Classroom lesson · 170+ Islands · 🇹🇴 Tonga

170+ Islands

A Pacific kingdom scattered across a giant stretch of ocean

Photo · Wikimedia Commons

What is it?

Tonga is a country made up of more than 170 islands spread across the South Pacific Ocean. Only about 36 of those islands have people living on them. The rest are wild, quiet, and surrounded by some of the bluest water you will ever see.

Tell me more

Imagine throwing a big handful of green and white confetti onto a blue tablecloth — that is a little bit what Tonga looks like from a plane. The islands are grouped into four main clusters: Tongatapu in the south (where the capital city Nuku'alofa sits), Ha'apai in the middle, Vava'u in the north, and the Niuas near Samoa.

The islands are made from coral and from ancient volcanic rock pushed up from the ocean floor over millions of years. Many are so flat that the tallest thing you see is a coconut palm. Others have low cliffs and caves where the sea rushes in and sends spray shooting upward through blowholes — like a giant natural fountain.

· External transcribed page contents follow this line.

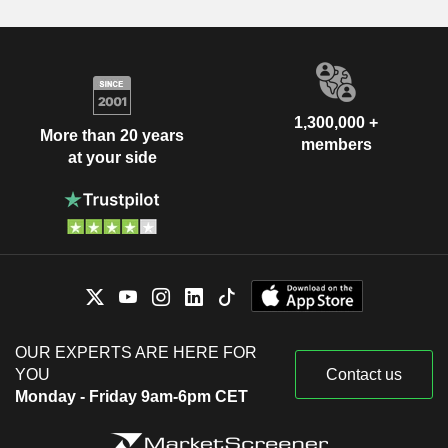
1,300,000 +
More than 20 years
members
at your side
OUR EXPERTS ARE HERE FOR
YOU
Contact us
Monday - Friday 9am-6pm CET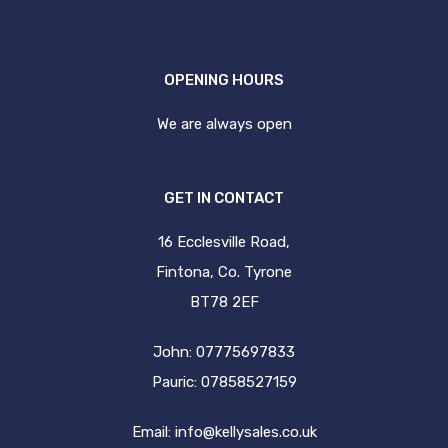
OPENING HOURS
We are always open
GET IN CONTACT
16 Ecclesville Road,
Fintona, Co. Tyrone
BT78 2EF
John: 07775697833
Pauric: 07858527159
Email:
info@kellysales.co.uk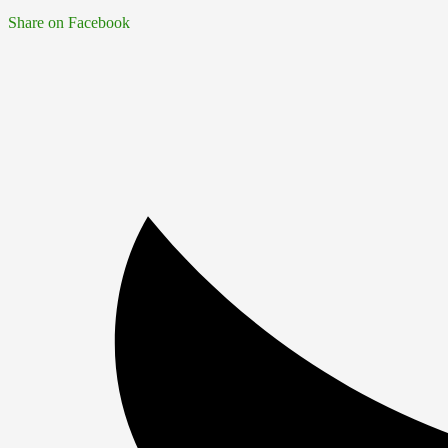
Share on Facebook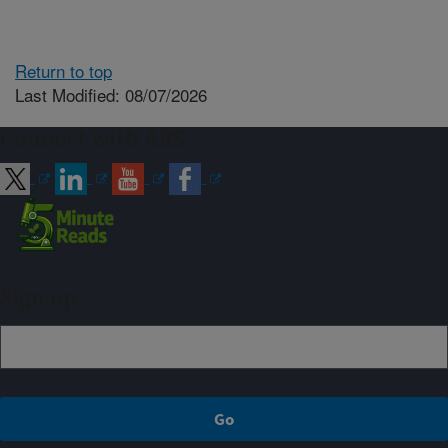
Return to top
Last Modified: 08/07/2026
Connect with ARS
Sign up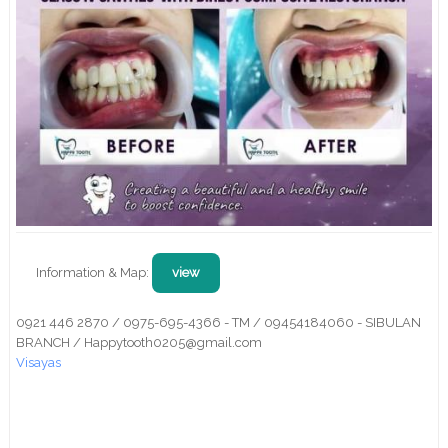
Information & Map:
view
0921 446 2870 / 0975-695-4366 - TM / 09454184060 - SIBULAN
BRANCH / Happytooth0205@gmail.com
Visayas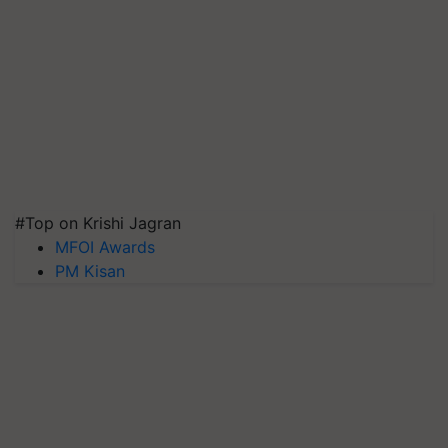
#Top on Krishi Jagran
MFOI Awards
PM Kisan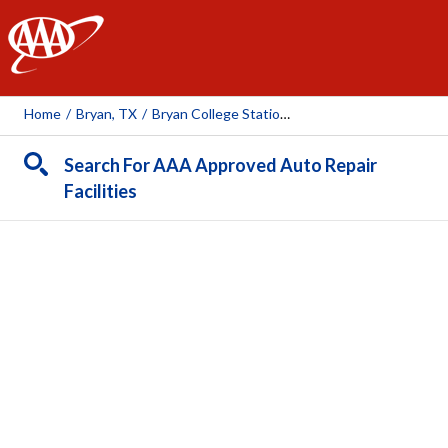
AAA
Home
/
Bryan, TX
/
Bryan College Station Toyota
Search For AAA Approved Auto Repair
Facilities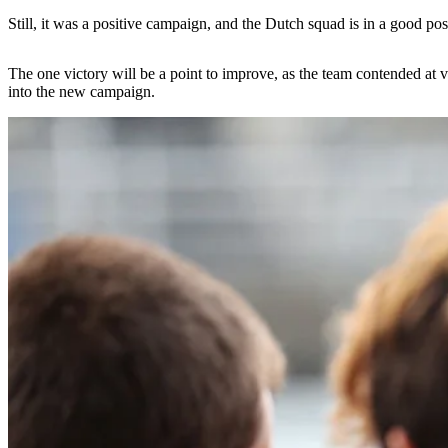
Still, it was a positive campaign, and the Dutch squad is in a good posi
The one victory will be a point to improve, as the team contended at va
into the new campaign.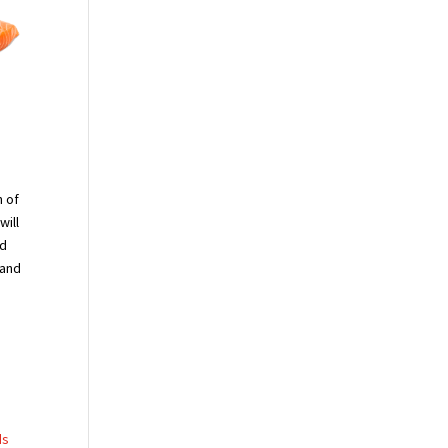
n of
will
nd
 and
ds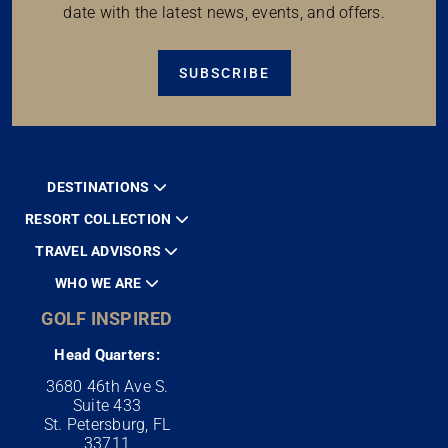
date with the latest news, events, and offers.
SUBSCRIBE
DESTINATIONS
RESORT COLLECTION
TRAVEL ADVISORS
WHO WE ARE
GOLF INSPIRED
Head Quarters:
3680 46th Ave S.
Suite 433
St. Petersburg, FL
33711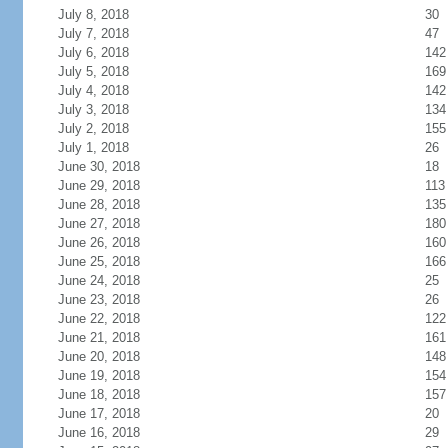
July 8, 2018
30
July 7, 2018
47
July 6, 2018
142
July 5, 2018
169
July 4, 2018
142
July 3, 2018
134
July 2, 2018
155
July 1, 2018
26
June 30, 2018
18
June 29, 2018
113
June 28, 2018
135
June 27, 2018
180
June 26, 2018
160
June 25, 2018
166
June 24, 2018
25
June 23, 2018
26
June 22, 2018
122
June 21, 2018
161
June 20, 2018
148
June 19, 2018
154
June 18, 2018
157
June 17, 2018
20
June 16, 2018
29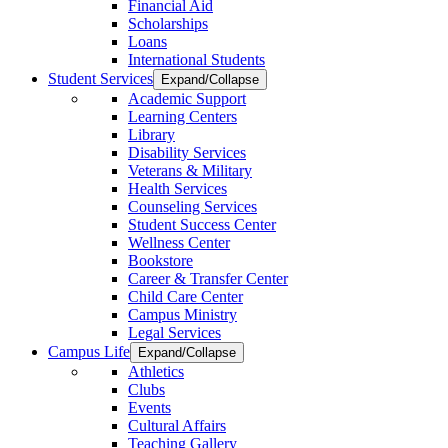
Financial Aid
Scholarships
Loans
International Students
Student Services
Expand/Collapse
Academic Support
Learning Centers
Library
Disability Services
Veterans & Military
Health Services
Counseling Services
Student Success Center
Wellness Center
Bookstore
Career & Transfer Center
Child Care Center
Campus Ministry
Legal Services
Campus Life
Expand/Collapse
Athletics
Clubs
Events
Cultural Affairs
Teaching Gallery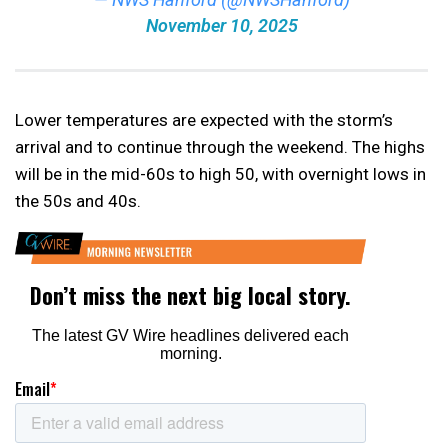
November 10, 2025
Lower temperatures are expected with the storm’s
arrival and to continue through the weekend. The highs
will be in the mid-60s to high 50, with overnight lows in
the 50s and 40s.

Tongan people have lived on these islands for over 3,000 years. Families on different islands keep close by travelling between them in boats. Children who live on small outer islands sometimes travel by boat each week to reach a school on a bigger island — their commute is across open ocean rather than a busy road.

In the classroom

Walk your class through this in 15 minutes.

Talk together

Discussion prompts

  1. 01If you lived on a small island with only a few hundred people, how would everyday life be different from where you live now?
  2. 02Tonga has 170 islands but people only live on about 36 of them. Why do you think some islands might be left empty?
  3. 03How would you travel between islands if there were no bridges or roads connecting them?
Try this

Classroom activity

Give each child a blue sheet of paper and some small pieces of green and brown card. Ask them to tear the card into island shapes and arrange them into an 'island group' — some close together, some far apart. Label one island as the capital and draw a boat route connecting three or four others.